I am no great lover of Calatrava's work - some is exceptional, inspirational even, but most is bombastic and ignorant of context - but I applaud his right to design as he wishes and the rights of clients to procure his work. If that is really what they want then who are we to object? So long as these clients are publicly accountable AND held to account. Throughout the bridge design community there is an overcurrent of almost pious antipathy to his work, and that of others whether architects or engineers, which is often described as sculptural, inefficient or irrational. It was Fritz Leonhardt who brought together the notion of ethics and aesthetics as interwoven and inextricable components of (bridge) engineering, leading to the notion that beauty and morality were somehow inevitable in 'efficient' design yet absent in the more flamboyant excesses of the Calatrav-esque. This has been perpetuated for some time and unfortunately not all engineers, or architects, are as gifted as Leonhardt was. Good bridge design does not always mean the same thing to all people and nowadays, increasingly frequently, bridges are used positively by individuals and communities as inspiration for regeneration, growth and progress. Sometimes it needs a gesture of flamboyance or excess to raise the project above the mundane. If this works, and evidence overwhelmingly suggests it does, then arguably a bridge which is not necessarily the most cost-effective can bring much greater reward in terms of direct investment and indirect kudos and publicity.

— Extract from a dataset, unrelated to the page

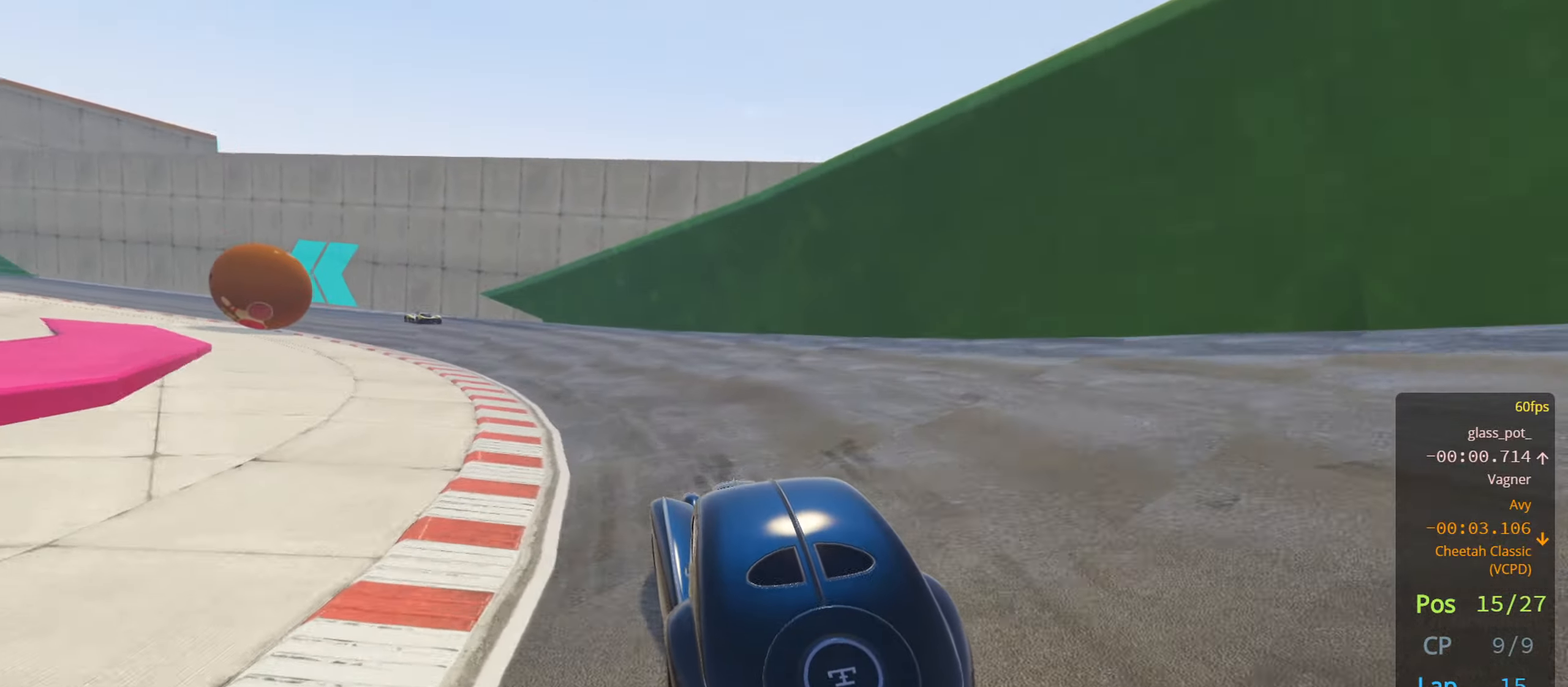
{"buttons": ["R2"], "left_stick": "center", "right_stick": "center", "events": [[50, "left_stick", "left"], [200, "left_stick", "center"], [266, "left_stick", "left"], [450, "left_stick", "center"]]}
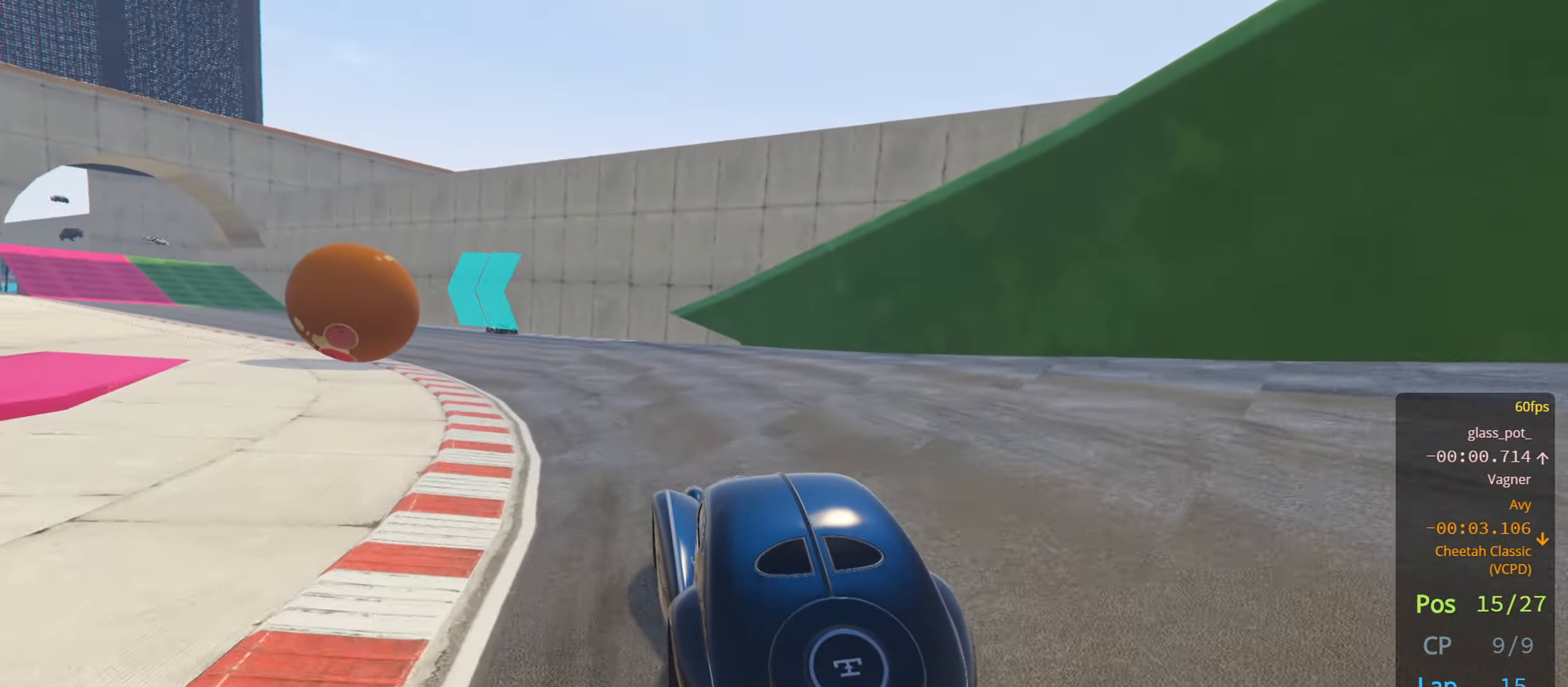
{"buttons": ["R2"], "left_stick": "center", "right_stick": "center", "events": [[50, "left_stick", "left"], [200, "left_stick", "center"], [300, "left_stick", "left"], [466, "left_stick", "center"]]}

I prefer Leonhardt's bridges to those of Calatrava, but wouldn't the world be really boring if they were all that way...? Vive la difference!

The Happy Pontist said...

Oh, how annoying, you've anticipated one of my next posts in this series, which will look at the prescriptions for evaluation of bridges made by Leonhardt, Menn and others.

Personally, as I hope other posts have made clear, I'm a great admirer of Calatrava. Many of his bridges are dreadful, but some are delightful. I admire his abilities as a stylist - I'd love it that more bridge designers had such an identifiable style.

I'd quibble only with your comment "and evidence overwhelmingly suggests it does" - I think there is very little evidence that flamboyant landmark bridges repay the sums invested in their creation, and it's something I think would benefit from a serious study. I've no idea how you'd do it though!